In the records below, find the line with "Cryptocurrencies like Bitcoin" and the line with "By staying ahead"; return exactly those lines and every line between them.

=== Records shown ===

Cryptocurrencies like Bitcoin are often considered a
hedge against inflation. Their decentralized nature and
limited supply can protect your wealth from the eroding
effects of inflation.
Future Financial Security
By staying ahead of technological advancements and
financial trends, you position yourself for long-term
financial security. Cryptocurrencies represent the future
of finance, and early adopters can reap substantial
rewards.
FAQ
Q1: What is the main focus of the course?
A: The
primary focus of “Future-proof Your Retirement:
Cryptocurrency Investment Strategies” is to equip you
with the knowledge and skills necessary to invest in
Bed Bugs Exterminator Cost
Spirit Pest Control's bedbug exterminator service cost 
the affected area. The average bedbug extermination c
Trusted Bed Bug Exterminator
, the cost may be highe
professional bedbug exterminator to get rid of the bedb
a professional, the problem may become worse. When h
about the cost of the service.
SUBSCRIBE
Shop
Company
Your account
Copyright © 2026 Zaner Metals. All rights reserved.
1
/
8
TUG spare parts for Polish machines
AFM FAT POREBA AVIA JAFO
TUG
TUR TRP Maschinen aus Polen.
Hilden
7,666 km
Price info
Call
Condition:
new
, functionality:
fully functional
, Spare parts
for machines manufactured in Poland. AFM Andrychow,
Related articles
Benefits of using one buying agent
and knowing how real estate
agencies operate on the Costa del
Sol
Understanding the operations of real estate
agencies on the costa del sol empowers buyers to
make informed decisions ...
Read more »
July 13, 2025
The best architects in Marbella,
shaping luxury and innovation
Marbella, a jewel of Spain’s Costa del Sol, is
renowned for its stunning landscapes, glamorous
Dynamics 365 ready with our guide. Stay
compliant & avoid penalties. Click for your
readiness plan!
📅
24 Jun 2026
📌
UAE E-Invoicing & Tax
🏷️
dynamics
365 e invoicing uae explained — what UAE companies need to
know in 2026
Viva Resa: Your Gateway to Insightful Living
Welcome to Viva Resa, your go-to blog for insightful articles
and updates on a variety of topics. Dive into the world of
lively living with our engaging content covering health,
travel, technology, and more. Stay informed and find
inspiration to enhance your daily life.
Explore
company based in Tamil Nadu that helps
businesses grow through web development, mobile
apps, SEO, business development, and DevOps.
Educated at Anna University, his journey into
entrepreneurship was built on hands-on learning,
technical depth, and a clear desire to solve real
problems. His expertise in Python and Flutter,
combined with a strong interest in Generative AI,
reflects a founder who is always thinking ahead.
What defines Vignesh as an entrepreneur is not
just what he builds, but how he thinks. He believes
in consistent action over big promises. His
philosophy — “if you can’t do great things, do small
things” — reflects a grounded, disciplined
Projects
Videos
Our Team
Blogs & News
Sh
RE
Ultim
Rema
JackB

===
=== Records shown ===

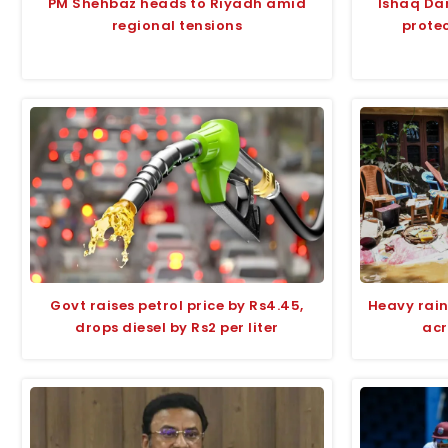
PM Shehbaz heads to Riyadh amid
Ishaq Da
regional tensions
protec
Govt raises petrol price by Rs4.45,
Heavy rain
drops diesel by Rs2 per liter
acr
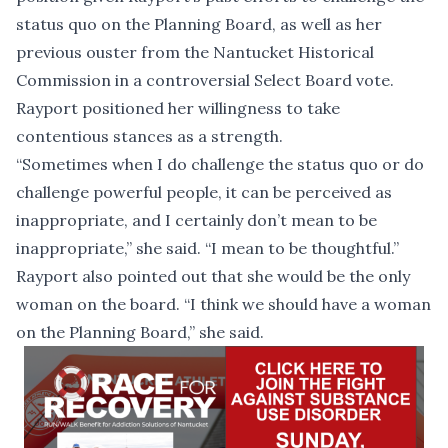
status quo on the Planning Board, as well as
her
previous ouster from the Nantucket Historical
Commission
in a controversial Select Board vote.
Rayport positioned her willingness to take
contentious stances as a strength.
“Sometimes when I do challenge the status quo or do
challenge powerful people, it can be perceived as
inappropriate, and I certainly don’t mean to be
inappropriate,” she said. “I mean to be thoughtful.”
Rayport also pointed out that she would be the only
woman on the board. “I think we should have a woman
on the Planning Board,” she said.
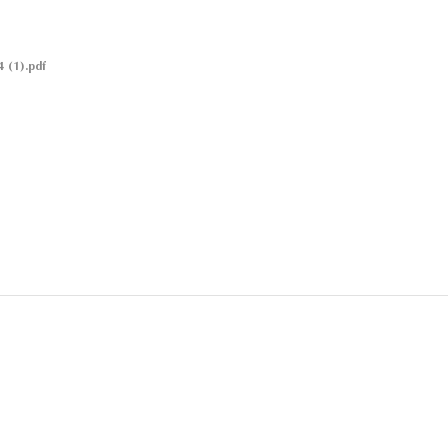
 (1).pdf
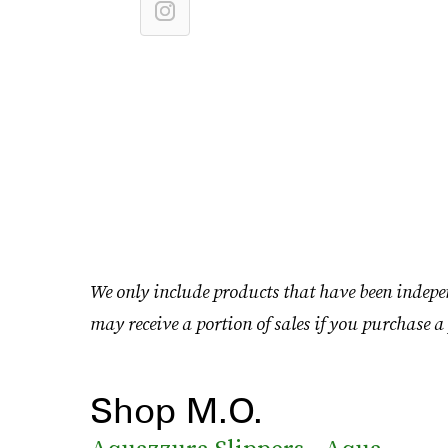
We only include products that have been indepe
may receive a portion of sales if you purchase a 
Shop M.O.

===

**Exercise solution**
Cryptocurrencies like Bitcoin are often considered a
hedge against inflation. Their decentralized nature and
limited supply can protect your wealth from the eroding
effects of inflation.
Future Financial Security
By staying ahead of technological advancements and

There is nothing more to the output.